Someone has been trying their hand at aeronautical engineering. This was found near Onion Lake. (Photo courtesy Terry Brown)

Mystery craft touches down at Onion Lake

Origin, builder are unknown

It may not have the design and scientific sophistication of Elon Musk’s SpaceX or the Blue Origin project of Steve Bezos, but someone has been taking to the northwestern skies.

And it takes the form of a gangly craft suspended underneath three balloons.

Its launch point and date is a mystery but its last landing spot is not — just off a new section of the Snow Valley Nordic Ski Club’s Onion Lake ski trails.

It was found while that new section was being cleared in the early spring of 2020 and now, says Terry Brown, one of two people who found it, it’s time to see if there is an owner out there willing to claim the craft.

“It has what I’d describe as four legs and two arms,” said Brown of one-inch square styrofoam strips hanging down and joined together with pins.
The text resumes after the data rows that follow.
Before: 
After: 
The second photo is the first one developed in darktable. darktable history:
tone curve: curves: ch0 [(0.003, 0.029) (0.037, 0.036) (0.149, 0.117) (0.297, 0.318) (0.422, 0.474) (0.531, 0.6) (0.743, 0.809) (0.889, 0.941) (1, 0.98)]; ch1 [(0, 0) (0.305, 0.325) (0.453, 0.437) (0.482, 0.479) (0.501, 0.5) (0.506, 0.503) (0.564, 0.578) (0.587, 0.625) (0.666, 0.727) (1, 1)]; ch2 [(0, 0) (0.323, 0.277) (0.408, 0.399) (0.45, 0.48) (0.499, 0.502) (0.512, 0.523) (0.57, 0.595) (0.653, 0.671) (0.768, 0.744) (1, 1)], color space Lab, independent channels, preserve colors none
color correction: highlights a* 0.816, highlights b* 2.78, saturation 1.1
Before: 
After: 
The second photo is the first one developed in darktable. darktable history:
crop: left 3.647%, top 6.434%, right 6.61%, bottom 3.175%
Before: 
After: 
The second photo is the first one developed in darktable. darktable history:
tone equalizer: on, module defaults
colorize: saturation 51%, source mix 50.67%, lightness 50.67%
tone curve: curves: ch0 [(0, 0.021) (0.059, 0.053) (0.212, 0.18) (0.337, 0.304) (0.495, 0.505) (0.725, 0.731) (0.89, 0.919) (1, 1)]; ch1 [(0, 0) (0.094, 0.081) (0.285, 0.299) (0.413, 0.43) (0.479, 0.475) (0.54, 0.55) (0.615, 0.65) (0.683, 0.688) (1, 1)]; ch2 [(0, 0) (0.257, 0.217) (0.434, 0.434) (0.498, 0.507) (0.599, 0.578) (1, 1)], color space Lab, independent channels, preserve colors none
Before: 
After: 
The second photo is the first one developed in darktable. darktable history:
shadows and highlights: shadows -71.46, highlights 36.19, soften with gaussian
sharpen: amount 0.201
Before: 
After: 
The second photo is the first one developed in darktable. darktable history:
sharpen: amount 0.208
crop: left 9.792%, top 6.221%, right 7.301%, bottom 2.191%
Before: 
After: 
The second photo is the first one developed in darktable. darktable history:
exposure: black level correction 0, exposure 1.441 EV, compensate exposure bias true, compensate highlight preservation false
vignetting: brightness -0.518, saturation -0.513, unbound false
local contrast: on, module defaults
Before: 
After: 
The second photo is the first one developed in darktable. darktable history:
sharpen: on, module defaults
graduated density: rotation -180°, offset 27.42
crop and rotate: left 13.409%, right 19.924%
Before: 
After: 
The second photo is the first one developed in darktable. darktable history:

He estimates the length at approximately one metre and the bottom being 16 inches square.

Illumination came in the form of strings of battery-powered LED lights, one of which took the form of a necklace affixed around the bottom framing.

There’s even a microprocessor so that the necklace LED string would blink and that has Brown thinking the craft’s builder or builders definitely wanted it to be noticed against a night sky.

It also has metallic streamers hanging down so as to reflect the light from the LED string.

Brown isn’t revealing the number of batteries on the craft, saying he wants keep that confidential because it’s a question he’ll ask of someone claiming the craft. That way he’ll know if he’s dealing with the rightful owner.

“To me the story is not who found it, but it’s about the person who made it,” he said.

Brown’s convinced the craft is of rather recent origin based on the best before dates on the batteries — 2019 and 2023.

And given the condition of the craft, Brown is thinking it has been through at least one and perhaps several seasons of having snow fall on it.

“It’s very fragile,” he said of damage caused by snow.

From what direction the craft would have travelled before descending into the trees along the trails would have depended upon the winds at the time, but Brown’s convinced it has to be fairly local.

“It could have flown one kilometre or a 100 kilometres,” he said.